Current Pediatric Lung Transplant Trends

Heart and Lungs

CF patients are more often requiring lung transplants later in life while there is a growing trend in children with refractory ARDS needing transplants.

The most common indications for lung transplantation in older children are cystic fibrosis (CF) and pulmonary vascular diseases (PVDs). In addition to PVDs, surfactant protein deficiencies, interstitial lung diseases, and congenital heart disease are important indications for very young children including infants. Two noticeable trends seem to be occurring in pediatric lung transplantation including CF and severe acute respiratory distress syndrome (ARDS).

Due to advancements in the medical care of patients with CF, there are trends suggesting that children with CF are requiring lung transplantation less often during childhood but later in life during their adult years. In contrast, there is a growing trend in children with refractory ARDS needing to be considered for lung transplantation.

At Nationwide Children’s Hospital, we have had a significant increase in calls by pediatric intensivists to transfer and consider children with refractory ARDS on ECMO (n = 5, mean age 6.4 years, range 4-10) for lung transplantation. Unfortunately, many calls are occurring later during the ECMO course and patients have experienced complications that lower their chance for being considered and/or evaluated for lung transplantation. Looking at this important issue in the United States, our team analyzed the United Network for Organ Sharing Registry including data up to March 2016 to determine outcomes of children with ARDS on ECMO who were listed for lung transplantation. A total of 11 children ages 10-17 (mean 14.4) years were identified requiring ECMO due to ARDS and were listed for lung transplantation between 2010-2015. Of this small group, four children underwent lung transplant, one child died on the waitlist, two were de-listed due to clinical improvement, and two were de-listed for unspecified reasons, and two were still on the wait list at last follow-up. Although the timing of referral for these children for lung transplant was not available, we anticipate that this occurred early based on our experiences at Nationwide Children’s.

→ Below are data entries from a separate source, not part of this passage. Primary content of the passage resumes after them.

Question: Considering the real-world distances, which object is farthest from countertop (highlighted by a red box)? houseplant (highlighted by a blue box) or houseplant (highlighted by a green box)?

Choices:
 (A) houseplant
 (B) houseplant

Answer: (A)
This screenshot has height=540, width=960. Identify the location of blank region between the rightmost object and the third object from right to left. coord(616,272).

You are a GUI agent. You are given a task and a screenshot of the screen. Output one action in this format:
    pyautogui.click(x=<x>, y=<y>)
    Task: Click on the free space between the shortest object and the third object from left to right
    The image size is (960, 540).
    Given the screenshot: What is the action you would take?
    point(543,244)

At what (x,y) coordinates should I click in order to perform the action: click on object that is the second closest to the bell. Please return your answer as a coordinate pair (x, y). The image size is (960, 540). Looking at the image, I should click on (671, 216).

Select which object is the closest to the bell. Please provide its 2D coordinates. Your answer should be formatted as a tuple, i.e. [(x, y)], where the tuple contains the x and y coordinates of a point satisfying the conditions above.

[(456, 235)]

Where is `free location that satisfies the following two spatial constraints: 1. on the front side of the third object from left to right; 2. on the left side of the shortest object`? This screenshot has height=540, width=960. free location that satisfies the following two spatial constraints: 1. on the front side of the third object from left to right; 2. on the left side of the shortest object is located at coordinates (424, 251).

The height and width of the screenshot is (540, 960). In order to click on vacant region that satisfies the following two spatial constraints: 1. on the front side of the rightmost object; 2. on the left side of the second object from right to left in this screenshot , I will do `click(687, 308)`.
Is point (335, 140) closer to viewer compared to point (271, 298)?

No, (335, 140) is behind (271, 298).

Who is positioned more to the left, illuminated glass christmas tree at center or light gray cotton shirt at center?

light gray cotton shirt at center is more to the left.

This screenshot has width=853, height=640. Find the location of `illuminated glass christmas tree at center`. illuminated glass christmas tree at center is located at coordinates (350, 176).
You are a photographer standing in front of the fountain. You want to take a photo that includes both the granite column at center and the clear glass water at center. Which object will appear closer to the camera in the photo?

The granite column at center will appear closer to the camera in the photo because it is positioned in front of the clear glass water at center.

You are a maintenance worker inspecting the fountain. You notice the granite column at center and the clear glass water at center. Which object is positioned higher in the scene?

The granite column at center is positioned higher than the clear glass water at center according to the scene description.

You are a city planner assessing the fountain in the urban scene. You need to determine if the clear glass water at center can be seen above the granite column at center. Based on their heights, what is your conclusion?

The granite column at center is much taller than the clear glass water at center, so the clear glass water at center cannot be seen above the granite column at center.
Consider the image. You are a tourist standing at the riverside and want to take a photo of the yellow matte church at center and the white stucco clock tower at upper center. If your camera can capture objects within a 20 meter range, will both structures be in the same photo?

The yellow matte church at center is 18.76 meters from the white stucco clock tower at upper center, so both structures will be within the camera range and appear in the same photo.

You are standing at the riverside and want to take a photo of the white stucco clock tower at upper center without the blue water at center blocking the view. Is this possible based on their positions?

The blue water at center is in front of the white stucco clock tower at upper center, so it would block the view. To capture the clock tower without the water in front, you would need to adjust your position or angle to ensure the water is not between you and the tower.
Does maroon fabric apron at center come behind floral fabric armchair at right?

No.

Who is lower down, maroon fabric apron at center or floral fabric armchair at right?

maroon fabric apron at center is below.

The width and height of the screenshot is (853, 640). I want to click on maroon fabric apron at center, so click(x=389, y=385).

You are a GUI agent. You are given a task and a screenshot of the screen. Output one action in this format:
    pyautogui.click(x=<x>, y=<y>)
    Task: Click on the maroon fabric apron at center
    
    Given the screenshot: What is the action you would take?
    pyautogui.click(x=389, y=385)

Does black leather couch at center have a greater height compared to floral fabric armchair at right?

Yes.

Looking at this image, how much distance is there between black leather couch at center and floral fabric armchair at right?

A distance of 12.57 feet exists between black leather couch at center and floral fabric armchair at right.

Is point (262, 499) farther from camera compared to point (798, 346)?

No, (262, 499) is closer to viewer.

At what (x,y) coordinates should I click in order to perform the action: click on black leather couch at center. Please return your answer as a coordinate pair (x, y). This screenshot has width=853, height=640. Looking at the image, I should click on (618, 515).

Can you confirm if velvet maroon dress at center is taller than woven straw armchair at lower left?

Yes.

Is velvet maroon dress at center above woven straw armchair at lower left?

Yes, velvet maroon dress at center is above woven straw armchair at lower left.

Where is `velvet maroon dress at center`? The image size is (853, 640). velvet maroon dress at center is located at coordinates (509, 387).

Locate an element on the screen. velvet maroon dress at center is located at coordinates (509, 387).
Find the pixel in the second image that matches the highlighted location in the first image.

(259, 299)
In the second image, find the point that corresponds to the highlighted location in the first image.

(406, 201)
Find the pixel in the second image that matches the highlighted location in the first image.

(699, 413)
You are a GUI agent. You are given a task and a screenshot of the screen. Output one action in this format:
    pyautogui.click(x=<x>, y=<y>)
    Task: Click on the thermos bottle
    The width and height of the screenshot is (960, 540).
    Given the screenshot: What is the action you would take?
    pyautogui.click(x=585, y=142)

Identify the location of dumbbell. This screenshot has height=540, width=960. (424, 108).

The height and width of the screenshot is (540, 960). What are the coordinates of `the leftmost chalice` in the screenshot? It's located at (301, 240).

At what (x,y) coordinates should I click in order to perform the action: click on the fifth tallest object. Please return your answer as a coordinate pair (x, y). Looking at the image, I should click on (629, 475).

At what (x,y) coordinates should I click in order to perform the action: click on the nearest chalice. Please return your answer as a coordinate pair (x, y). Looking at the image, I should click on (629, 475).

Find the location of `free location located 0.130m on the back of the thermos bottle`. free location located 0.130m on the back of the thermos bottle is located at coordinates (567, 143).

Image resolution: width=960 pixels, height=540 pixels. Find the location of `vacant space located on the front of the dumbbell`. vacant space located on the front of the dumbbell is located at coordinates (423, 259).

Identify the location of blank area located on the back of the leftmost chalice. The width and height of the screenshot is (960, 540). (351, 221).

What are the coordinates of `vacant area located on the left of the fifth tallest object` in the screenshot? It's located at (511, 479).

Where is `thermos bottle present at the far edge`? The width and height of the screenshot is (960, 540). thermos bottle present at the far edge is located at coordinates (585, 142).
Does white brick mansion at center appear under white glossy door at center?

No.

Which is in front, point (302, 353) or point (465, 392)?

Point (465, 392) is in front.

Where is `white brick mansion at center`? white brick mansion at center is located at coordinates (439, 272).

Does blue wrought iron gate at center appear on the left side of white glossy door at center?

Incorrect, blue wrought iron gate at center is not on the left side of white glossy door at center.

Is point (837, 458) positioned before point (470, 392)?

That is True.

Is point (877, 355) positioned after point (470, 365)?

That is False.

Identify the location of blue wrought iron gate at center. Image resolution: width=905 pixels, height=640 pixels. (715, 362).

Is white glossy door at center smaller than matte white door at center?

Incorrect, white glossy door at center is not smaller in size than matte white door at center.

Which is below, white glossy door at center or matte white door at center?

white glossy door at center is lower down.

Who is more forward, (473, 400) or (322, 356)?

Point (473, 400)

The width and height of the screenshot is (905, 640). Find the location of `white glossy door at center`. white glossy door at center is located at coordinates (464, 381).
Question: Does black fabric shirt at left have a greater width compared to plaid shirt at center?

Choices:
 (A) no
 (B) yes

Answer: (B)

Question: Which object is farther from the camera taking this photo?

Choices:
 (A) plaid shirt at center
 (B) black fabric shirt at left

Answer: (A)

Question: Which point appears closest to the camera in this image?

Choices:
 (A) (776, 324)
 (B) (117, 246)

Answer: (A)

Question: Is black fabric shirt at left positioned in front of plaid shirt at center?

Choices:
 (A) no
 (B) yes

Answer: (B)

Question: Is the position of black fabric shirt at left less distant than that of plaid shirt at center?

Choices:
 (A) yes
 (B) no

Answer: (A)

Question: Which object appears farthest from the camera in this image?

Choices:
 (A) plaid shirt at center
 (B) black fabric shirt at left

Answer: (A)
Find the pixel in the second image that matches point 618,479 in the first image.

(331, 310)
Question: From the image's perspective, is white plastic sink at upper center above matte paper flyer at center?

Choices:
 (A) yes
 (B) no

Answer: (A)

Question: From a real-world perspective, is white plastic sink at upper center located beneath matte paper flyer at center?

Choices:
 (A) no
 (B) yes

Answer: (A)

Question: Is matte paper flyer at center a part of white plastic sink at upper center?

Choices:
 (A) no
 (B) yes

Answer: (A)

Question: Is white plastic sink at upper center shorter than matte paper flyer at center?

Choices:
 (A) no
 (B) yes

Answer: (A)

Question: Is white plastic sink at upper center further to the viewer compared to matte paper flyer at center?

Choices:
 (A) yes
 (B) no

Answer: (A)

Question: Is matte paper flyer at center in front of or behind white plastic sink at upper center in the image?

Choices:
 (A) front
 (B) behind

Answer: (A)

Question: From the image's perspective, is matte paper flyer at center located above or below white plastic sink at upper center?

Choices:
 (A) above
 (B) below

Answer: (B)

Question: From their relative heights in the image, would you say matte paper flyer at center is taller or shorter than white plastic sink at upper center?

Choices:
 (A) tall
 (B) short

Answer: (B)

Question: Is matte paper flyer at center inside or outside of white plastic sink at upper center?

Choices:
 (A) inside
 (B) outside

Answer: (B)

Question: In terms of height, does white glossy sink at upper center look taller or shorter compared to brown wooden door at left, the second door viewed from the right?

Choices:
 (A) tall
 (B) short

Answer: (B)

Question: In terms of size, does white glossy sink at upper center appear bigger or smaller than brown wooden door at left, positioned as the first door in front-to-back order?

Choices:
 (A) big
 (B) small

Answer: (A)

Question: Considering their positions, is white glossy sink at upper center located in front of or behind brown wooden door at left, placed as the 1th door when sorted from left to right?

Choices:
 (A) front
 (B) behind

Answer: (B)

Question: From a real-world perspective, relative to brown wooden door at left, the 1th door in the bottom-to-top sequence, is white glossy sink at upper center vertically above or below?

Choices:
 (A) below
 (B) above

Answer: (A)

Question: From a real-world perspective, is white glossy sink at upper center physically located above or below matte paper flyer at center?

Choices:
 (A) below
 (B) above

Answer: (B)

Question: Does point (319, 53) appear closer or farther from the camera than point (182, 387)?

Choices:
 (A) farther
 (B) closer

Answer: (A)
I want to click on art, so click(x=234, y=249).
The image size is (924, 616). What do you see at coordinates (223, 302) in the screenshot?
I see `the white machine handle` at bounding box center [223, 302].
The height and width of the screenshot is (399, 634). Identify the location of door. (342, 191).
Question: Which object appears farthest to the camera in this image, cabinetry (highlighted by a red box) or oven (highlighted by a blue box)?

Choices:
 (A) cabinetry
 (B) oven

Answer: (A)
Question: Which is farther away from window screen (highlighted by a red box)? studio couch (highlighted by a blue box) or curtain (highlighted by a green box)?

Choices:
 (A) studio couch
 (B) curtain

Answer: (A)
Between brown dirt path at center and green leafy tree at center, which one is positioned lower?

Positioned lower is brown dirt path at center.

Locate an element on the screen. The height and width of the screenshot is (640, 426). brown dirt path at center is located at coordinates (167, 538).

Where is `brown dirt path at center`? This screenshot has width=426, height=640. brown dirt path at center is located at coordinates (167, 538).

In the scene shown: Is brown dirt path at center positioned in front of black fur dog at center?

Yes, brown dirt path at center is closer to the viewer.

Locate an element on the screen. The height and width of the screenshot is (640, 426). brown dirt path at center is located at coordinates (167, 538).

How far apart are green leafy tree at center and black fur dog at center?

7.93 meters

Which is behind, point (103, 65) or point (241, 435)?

Published findings and our expertise at Nationwide Children’s indicate that clinicians caring for critically ill children with refractory ARDS who are not improving or may be deteriorating on ECMO should be considered for lung transplantation. Although no study has identified when to consider lung transplant for children in this setting, we would recommend a referral to a pediatric lung transplant program if the child is either not improving or deteriorating on ECMO support within the first two weeks of the ECMO. Based on our published work, some children in this setting may improve on the waitlist leading to de-listing, but the benefit of considering and referring for lung transplant earlier gives those children who will not improve a chance to be considered for lung transplantation. 

References:

Kirkby S, Hayes D Jr. Pediatric lung transplantation: indications and outcomesJournal of Thoracic Disease. 2014;6(8):1024-1031.

Hayes D Jr, Tumin D, and Frazier WJ. Children with refractory ARDS. Pediatric Pulmonology. 2017; 52: 1249-1249.